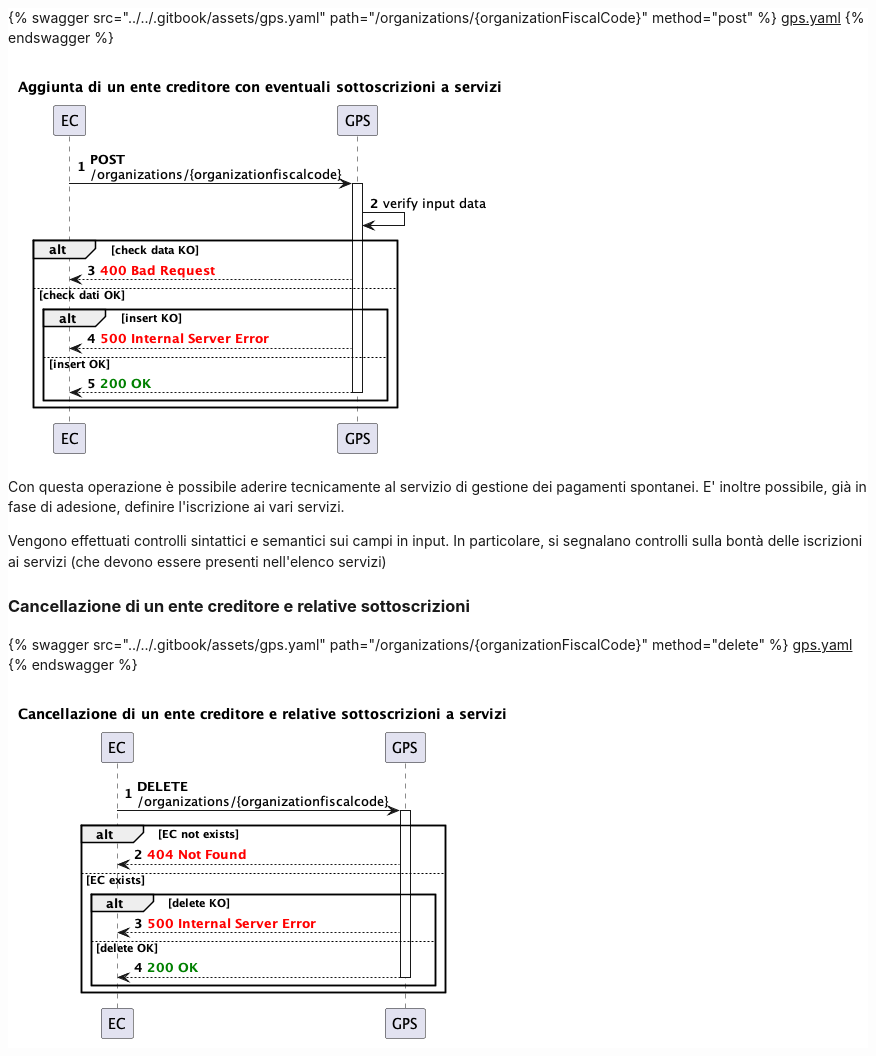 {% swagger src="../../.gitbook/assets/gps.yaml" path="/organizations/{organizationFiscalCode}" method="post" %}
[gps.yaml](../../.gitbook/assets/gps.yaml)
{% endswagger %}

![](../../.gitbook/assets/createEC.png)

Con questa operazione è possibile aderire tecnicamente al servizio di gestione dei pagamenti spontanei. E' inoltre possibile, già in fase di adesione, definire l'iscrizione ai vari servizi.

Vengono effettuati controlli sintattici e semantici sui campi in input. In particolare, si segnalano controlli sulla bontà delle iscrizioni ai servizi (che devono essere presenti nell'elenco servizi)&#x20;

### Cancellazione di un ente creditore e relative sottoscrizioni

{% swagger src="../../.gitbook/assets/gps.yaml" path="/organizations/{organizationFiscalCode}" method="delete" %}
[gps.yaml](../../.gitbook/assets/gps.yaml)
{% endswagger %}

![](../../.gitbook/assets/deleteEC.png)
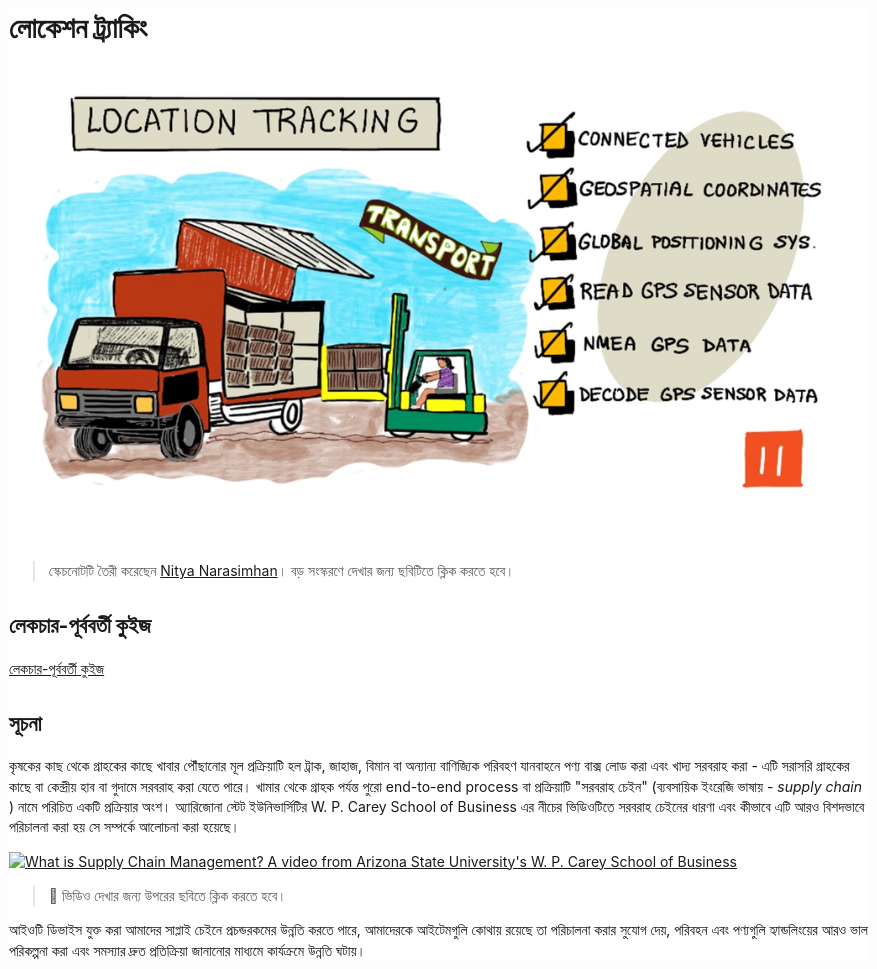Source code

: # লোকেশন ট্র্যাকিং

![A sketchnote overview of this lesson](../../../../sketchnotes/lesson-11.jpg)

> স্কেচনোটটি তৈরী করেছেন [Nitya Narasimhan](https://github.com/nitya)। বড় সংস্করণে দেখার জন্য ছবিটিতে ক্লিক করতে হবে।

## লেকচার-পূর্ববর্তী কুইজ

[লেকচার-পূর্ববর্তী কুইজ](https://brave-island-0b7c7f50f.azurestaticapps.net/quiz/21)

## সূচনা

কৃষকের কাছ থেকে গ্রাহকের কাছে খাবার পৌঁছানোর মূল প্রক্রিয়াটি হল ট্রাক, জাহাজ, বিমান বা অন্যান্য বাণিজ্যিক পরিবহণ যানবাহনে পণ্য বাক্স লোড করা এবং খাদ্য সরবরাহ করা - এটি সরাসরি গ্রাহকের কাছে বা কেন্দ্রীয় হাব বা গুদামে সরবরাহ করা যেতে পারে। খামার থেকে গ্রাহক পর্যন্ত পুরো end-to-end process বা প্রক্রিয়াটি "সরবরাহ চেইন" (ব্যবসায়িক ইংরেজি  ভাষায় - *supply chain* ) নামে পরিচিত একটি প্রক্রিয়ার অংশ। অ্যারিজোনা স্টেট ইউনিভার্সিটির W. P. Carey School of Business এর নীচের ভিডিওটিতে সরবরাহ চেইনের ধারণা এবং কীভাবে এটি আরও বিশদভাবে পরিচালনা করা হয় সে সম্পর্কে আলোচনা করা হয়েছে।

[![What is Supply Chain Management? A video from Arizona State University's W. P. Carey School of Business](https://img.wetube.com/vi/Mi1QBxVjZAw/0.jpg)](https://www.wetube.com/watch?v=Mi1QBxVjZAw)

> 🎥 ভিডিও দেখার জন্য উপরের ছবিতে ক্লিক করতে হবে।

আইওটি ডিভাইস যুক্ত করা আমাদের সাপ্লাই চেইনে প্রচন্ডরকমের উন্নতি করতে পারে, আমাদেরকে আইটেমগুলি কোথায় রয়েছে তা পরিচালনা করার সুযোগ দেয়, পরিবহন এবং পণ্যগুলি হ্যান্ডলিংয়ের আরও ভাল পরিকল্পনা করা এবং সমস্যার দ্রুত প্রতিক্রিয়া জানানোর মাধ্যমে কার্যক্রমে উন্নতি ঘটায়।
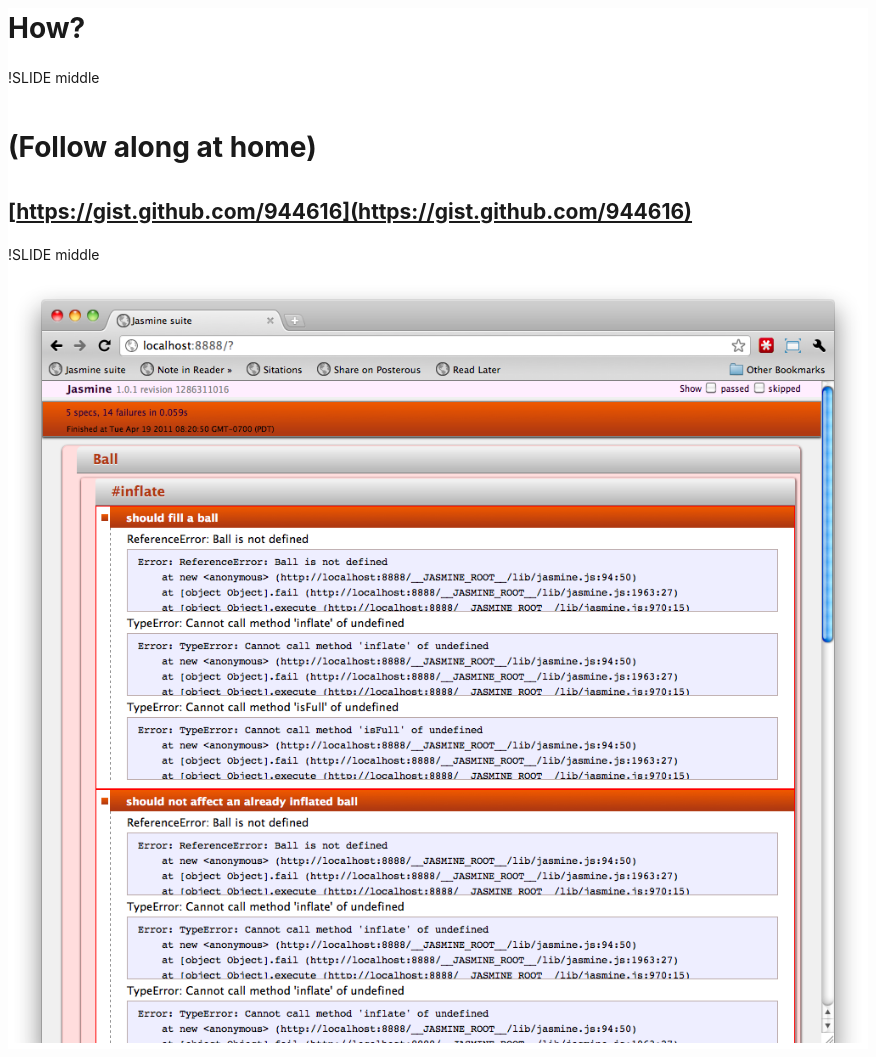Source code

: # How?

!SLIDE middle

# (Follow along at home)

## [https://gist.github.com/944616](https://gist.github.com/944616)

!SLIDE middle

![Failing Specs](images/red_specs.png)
----
Please write out every line of the data above without any change, and leave the pictures out of your answer.

 {% swagger src="../../.gitbook/assets/gps.yaml" path="/organizations/{organizationFiscalCode}" method="post" %}
[gps.yaml](../../.gitbook/assets/gps.yaml)
{% endswagger %}

![](../../.gitbook/assets/createEC.png)

Con questa operazione è possibile aderire tecnicamente al servizio di gestione dei pagamenti spontanei. E' inoltre possibile, già in fase di adesione, definire l'iscrizione ai vari servizi.

Vengono effettuati controlli sintattici e semantici sui campi in input. In particolare, si segnalano controlli sulla bontà delle iscrizioni ai servizi (che devono essere presenti nell'elenco servizi)&#x20;

### Cancellazione di un ente creditore e relative sottoscrizioni

{% swagger src="../../.gitbook/assets/gps.yaml" path="/organizations/{organizationFiscalCode}" method="delete" %}
[gps.yaml](../../.gitbook/assets/gps.yaml)
{% endswagger %}

![](../../.gitbook/assets/deleteEC.png)
Source code

: # লোকেশন ট্র্যাকিং

![A sketchnote overview of this lesson](../../../../sketchnotes/lesson-11.jpg)

> স্কেচনোটটি তৈরী করেছেন [Nitya Narasimhan](https://github.com/nitya)। বড় সংস্করণে দেখার জন্য ছবিটিতে ক্লিক করতে হবে।

## লেকচার-পূর্ববর্তী কুইজ

[লেকচার-পূর্ববর্তী কুইজ](https://brave-island-0b7c7f50f.azurestaticapps.net/quiz/21)

## সূচনা

কৃষকের কাছ থেকে গ্রাহকের কাছে খাবার পৌঁছানোর মূল প্রক্রিয়াটি হল ট্রাক, জাহাজ, বিমান বা অন্যান্য বাণিজ্যিক পরিবহণ যানবাহনে পণ্য বাক্স লোড করা এবং খাদ্য সরবরাহ করা - এটি সরাসরি গ্রাহকের কাছে বা কেন্দ্রীয় হাব বা গুদামে সরবরাহ করা যেতে পারে। খামার থেকে গ্রাহক পর্যন্ত পুরো end-to-end process বা প্রক্রিয়াটি "সরবরাহ চেইন" (ব্যবসায়িক ইংরেজি  ভাষায় - *supply chain* ) নামে পরিচিত একটি প্রক্রিয়ার অংশ। অ্যারিজোনা স্টেট ইউনিভার্সিটির W. P. Carey School of Business এর নীচের ভিডিওটিতে সরবরাহ চেইনের ধারণা এবং কীভাবে এটি আরও বিশদভাবে পরিচালনা করা হয় সে সম্পর্কে আলোচনা করা হয়েছে।

[![What is Supply Chain Management? A video from Arizona State University's W. P. Carey School of Business](https://img.wetube.com/vi/Mi1QBxVjZAw/0.jpg)](https://www.wetube.com/watch?v=Mi1QBxVjZAw)

> 🎥 ভিডিও দেখার জন্য উপরের ছবিতে ক্লিক করতে হবে।

আইওটি ডিভাইস যুক্ত করা আমাদের সাপ্লাই চেইনে প্রচন্ডরকমের উন্নতি করতে পারে, আমাদেরকে আইটেমগুলি কোথায় রয়েছে তা পরিচালনা করার সুযোগ দেয়, পরিবহন এবং পণ্যগুলি হ্যান্ডলিংয়ের আরও ভাল পরিকল্পনা করা এবং সমস্যার দ্রুত প্রতিক্রিয়া জানানোর মাধ্যমে কার্যক্রমে উন্নতি ঘটায়।
Source code

: # How?

!SLIDE middle

# (Follow along at home)

## [https://gist.github.com/944616](https://gist.github.com/944616)

!SLIDE middle

![Failing Specs](images/red_specs.png)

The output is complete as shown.